Meta accused of breaking European law with its ‘pay or consent’ model

Facebook parent Meta has been accused of breaking Europe’s new digital competition rules over its “pay or consent” advertising model. Late last year, Meta (META) launched a service called “Subscription for no ads,” allowing European users of Facebook and Instagram to pay up to €12.99 ($14) a month for ad-free versions. The alternative is to accept versions with personalized ads. The European Commission said in a statement Monday that, in its preliminary view, “this binary choice forces users to consent to the (use) of their personal data and fails to provide them a less personalized but equivalent version of Meta’s social networks.” If the provisional findings of the Commission’s investigation are confirmed, the EU could hit Meta with a fine equivalent to 10% of its global annual revenue under its landmark Digital Markets Act.

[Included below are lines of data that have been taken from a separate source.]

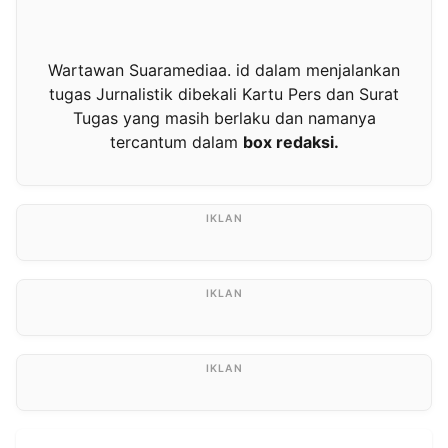
Wartawan Suaramediaa. id dalam menjalankan
tugas Jurnalistik dibekali Kartu Pers dan Surat
Tugas yang masih berlaku dan namanya
tercantum dalam
box redaksi.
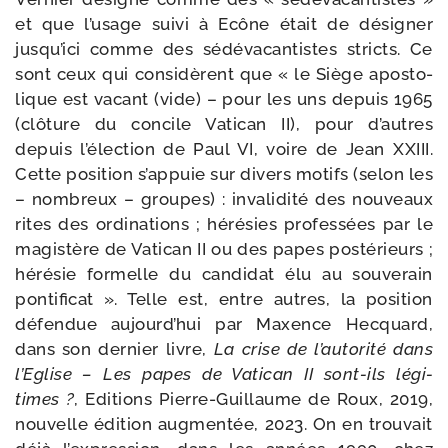
et que l’usage sui­vi à Ecône était de dési­gner
jusqu’ici comme des sédé­va­can­tistes stricts. Ce
sont ceux qui consi­dèrent que « le Siège apos­to­
lique est vacant (vide) – pour les uns depuis 1965
(clô­ture du concile Vatican II), pour d’autres
depuis l’élection de Paul VI, voire de Jean XXIII.
Cette posi­tion s’appuie sur divers motifs (selon les
– nom­breux – groupes) : inva­li­di­té des nou­veaux
rites des ordi­na­tions ; héré­sies pro­fes­sées par le
magis­tère de Vatican II ou des papes pos­té­rieurs ;
héré­sie for­melle du can­di­dat élu au sou­ve­rain
pon­ti­fi­cat ». Telle est, entre autres, la posi­tion
défen­due aujourd’hui par Maxence Hecquard,
dans son der­nier livre,
La crise de l’au­to­ri­té dans
l’Eglise – Les papes de Vatican II sont-​ils légi­
times ?
, Editions Pierre-​Guillaume de Roux, 2019,
nou­velle édi­tion aug­men­tée, 2023. On en trou­vait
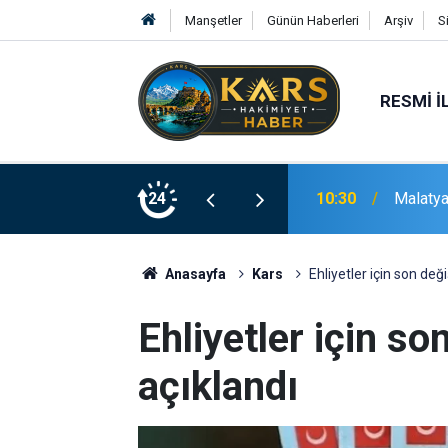
Manşetler
Günün Haberleri
Arşiv
S
RESMI İ
büsündeki ilginç kavgası kamerada
24
10:27
Akhundz
Anasayfa
Kars
Ehliyetler için son deği
Ehliyetler için so
açıklandı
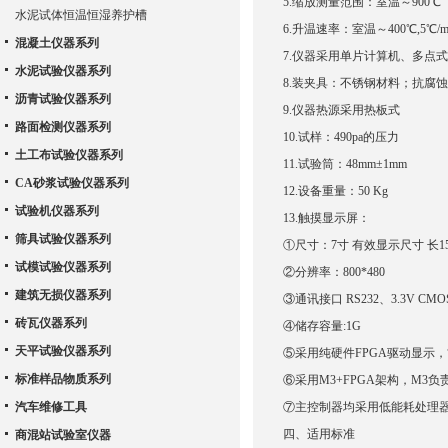
5.缩放测量范围：室温～900℃
水泥试体恒温恒湿养护槽
6.升温速率：室温～400℃,5℃/mi
混凝土仪器系列
7.仪器采用单片计算机、多点
水泥试验仪器系列
8.装夹具：不锈钢材料；抗腐蚀
沥青试验仪器系列
9.仪器热源采用热板式
路面检测仪器系列
10.试样：490pa的压力
土工布试验仪器系列
11.试验筒：48mm±1mm
CA砂浆试验仪器系列
12.设备重量：50 Kg
试验机仪器系列
13.触摸显示屏：
筛具试验仪器系列
①尺寸：7寸 有效显示尺寸 长15.5
试模试验仪器系列
②分辨率：800*480
建筑无损仪器系列
③通讯接口 RS232、3.3V C
砖瓦仪器系列
④储存容量:1G
天平试验仪器系列
⑤采用纯硬件FPGA驱动显示，
标准样品物质系列
⑥采用M3+FPGA架构，M3负
汽车维修工具
⑦主控制器均采用低能耗处理
四、适用
商混站试验室仪器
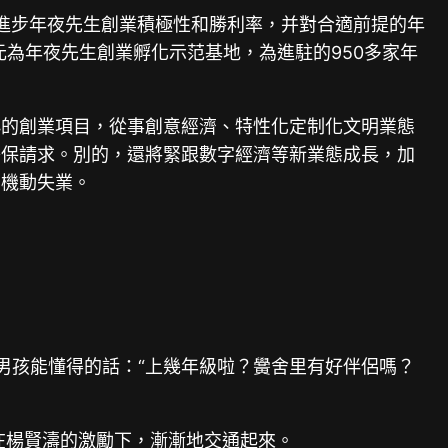
，進步年夜先生創業積極性和勝利率，并對合適前提的年
元為年夜先生創業孵化示范基地，為進駐的950多家年
小的創業項目，從事創意經濟、特性化定制化文明業態
擔保請求。別的，還將緊跟數字經濟等新業態成長，加
、機動失業。
歲男孩能懂得的話：“上幾年級啦？黌舍里有好伴侶嗎？
在楊賢濤的激勵下，漸漸地交通起來。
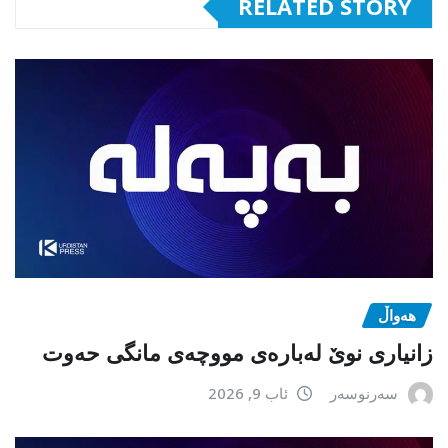
RELATED STORY
هەواڵ
زانیاری نوێ لەبارەی مووچەی مانگی حەوت
سەرنوسەر
ئاب 9, 2026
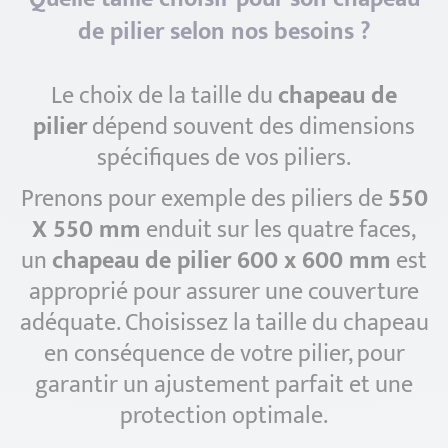
de pilier selon nos besoins ?
Le choix de la taille du
chapeau de
pilier
dépend souvent des dimensions
spécifiques de vos piliers.
Prenons pour exemple des piliers de
550
X 550 mm
enduit sur les quatre faces,
un
chapeau de pilier 600 x 600 mm
est
approprié pour assurer une couverture
adéquate. Choisissez la taille du chapeau
en conséquence de votre pilier, pour
garantir un ajustement parfait et une
protection optimale.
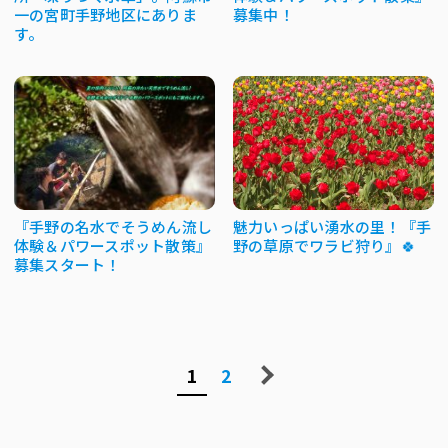
一の宮町手野地区にありま
募集中！
す。
『手野の名水でそうめん流し
魅力いっぱい湧水の里！『手
体験＆パワースポット散策』
野の草原でワラビ狩り』🍀
募集スタート！
1
2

Based on the company’s 2023 results, that would amount to $13.5 billion. Meta said it didn’t accept the Commission’s findings. “’Subscription for no ads’ follows the direction of the highest court in Europe and complies with the DMA,” a spokesperson told CNN. “We look forward to further constructive dialogue with the European Commission to bring this investigation to a close.” The EU announcement comes a week after the Commission accused Apple (AAPL) of breaching the DMA by preventing app developers from freely directing consumers to cheaper services. The regulators are also investigating Google parent Alphabet (GOOGL) under the new law. The DMA, which came into force in March, requires dominant online platforms — so-called gatekeepers — to give users more choice, and rivals more opportunities to compete. Online platforms often collect personal data across their own and third-party services and use it in digital advertising services. The Commission is due to conclude its probe into Meta by late March next year.